(WHAT IS REQUIRED)
Print out each entry below exactly, please.

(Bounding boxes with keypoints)

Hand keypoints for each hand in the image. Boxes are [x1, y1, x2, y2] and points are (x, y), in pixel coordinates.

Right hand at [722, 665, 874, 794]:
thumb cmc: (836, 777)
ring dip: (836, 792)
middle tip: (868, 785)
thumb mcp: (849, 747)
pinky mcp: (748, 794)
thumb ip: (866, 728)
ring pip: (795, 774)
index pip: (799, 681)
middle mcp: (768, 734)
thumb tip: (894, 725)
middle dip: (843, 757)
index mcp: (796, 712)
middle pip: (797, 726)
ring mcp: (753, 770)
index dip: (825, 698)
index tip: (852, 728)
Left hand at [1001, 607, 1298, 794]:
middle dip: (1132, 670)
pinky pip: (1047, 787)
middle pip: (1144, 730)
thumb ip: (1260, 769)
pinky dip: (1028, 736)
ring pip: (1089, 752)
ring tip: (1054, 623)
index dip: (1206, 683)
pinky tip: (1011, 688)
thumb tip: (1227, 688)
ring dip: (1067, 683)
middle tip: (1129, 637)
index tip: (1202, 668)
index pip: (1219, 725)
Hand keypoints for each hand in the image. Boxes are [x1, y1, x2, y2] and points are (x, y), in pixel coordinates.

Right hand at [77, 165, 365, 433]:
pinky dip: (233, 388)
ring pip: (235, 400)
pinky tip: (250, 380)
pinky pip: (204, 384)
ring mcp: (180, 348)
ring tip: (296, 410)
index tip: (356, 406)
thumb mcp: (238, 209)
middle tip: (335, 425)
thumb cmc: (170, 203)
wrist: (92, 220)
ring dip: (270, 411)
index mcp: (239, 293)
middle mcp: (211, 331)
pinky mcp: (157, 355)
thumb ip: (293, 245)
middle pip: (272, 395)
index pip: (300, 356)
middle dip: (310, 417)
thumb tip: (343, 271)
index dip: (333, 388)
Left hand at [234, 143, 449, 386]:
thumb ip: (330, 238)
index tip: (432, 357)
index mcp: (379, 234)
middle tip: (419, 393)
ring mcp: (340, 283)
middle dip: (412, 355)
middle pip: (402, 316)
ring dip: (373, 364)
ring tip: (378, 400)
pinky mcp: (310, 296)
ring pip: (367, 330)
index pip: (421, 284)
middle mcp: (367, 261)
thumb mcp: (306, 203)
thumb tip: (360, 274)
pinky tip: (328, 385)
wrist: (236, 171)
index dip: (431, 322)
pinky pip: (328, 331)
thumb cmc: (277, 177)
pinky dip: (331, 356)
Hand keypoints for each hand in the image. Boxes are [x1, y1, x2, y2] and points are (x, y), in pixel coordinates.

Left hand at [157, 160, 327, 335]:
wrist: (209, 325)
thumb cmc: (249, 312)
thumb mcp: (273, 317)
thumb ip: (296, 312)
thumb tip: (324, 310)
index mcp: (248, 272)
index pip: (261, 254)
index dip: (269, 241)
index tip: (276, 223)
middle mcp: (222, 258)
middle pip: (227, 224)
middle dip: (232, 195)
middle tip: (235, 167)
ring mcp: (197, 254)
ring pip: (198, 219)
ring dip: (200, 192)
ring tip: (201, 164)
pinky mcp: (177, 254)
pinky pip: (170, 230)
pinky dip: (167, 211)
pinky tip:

(FINISHED TASK)
Hand keypoints for each hand in the image. Boxes are [x1, y1, x2, y2] and points are (x, y), in pixel coordinates.

Right hand at [722, 665, 874, 794]:
thumb cmc: (836, 777)
ring dip: (836, 792)
middle tip: (868, 785)
thumb mcp: (849, 747)
pinky mcp: (748, 794)
thumb ip: (866, 728)
ring pip: (795, 774)
index pip: (799, 681)
middle mcp: (768, 734)
thumb tip: (894, 725)
middle dip: (843, 757)
index mcp: (796, 712)
middle pip: (797, 726)
ring mcp: (753, 770)
index dip: (825, 698)
index tip: (852, 728)
Left hand at [1001, 607, 1298, 794]:
middle dip: (1132, 670)
pinky pip: (1047, 787)
middle pip: (1144, 730)
thumb ip: (1260, 769)
pinky dip: (1028, 736)
ring pip: (1089, 752)
ring tip: (1054, 623)
index dip: (1206, 683)
pinky tip: (1011, 688)
thumb tip: (1227, 688)
ring dip: (1067, 683)
middle tip: (1129, 637)
index tip: (1202, 668)
index pip: (1219, 725)
Hand keypoints for each hand in the image. Boxes are [x1, y1, x2, y2] and points are (x, y), in pixel coordinates.

Right hand at [77, 165, 365, 433]:
pinky dip: (233, 388)
ring pip: (235, 400)
pinky tip: (250, 380)
pinky pip: (204, 384)
ring mcp: (180, 348)
ring tip: (296, 410)
index tip: (356, 406)
thumb mcp: (238, 209)
middle tip: (335, 425)
thumb cmc: (170, 203)
wrist: (92, 220)
ring dip: (270, 411)
index mcp: (239, 293)
middle mcp: (211, 331)
pinky mcp: (157, 355)
thumb ip: (293, 245)
middle pip: (272, 395)
index pip: (300, 356)
middle dip: (310, 417)
thumb tip: (343, 271)
index dip: (333, 388)
Left hand at [234, 143, 449, 386]:
thumb ip: (330, 238)
index tip: (432, 357)
index mcp: (379, 234)
middle tip: (419, 393)
ring mcp: (340, 283)
middle dip: (412, 355)
middle pip: (402, 316)
ring dip: (373, 364)
ring tip: (378, 400)
pinky mcp: (310, 296)
ring pip: (367, 330)
index pip: (421, 284)
middle mcp: (367, 261)
thumb mcp: (306, 203)
thumb tip: (360, 274)
pinky tip: (328, 385)
wrist: (236, 171)
index dip: (431, 322)
pinky pip: (328, 331)
thumb cmc: (277, 177)
pinky dip: (331, 356)
Hand keypoints for each hand in the image. Boxes are [x1, y1, x2, y2] and points are (x, y), in pixel coordinates.

Left hand at [157, 160, 327, 335]:
wrist: (209, 325)
thumb cmc: (249, 312)
thumb mcp: (273, 317)
thumb ip: (296, 312)
thumb tip: (324, 310)
index mcp: (248, 272)
index pip: (261, 254)
index dip: (269, 241)
index tip: (276, 223)
middle mcp: (222, 258)
middle pip: (227, 224)
middle dip: (232, 195)
middle tip: (235, 167)
ring mcp: (197, 254)
ring pip: (198, 219)
ring dip: (200, 192)
ring tip: (201, 164)
pinky mcp: (177, 254)
pinky pip: (170, 230)
pinky dip: (167, 211)
pinky tip:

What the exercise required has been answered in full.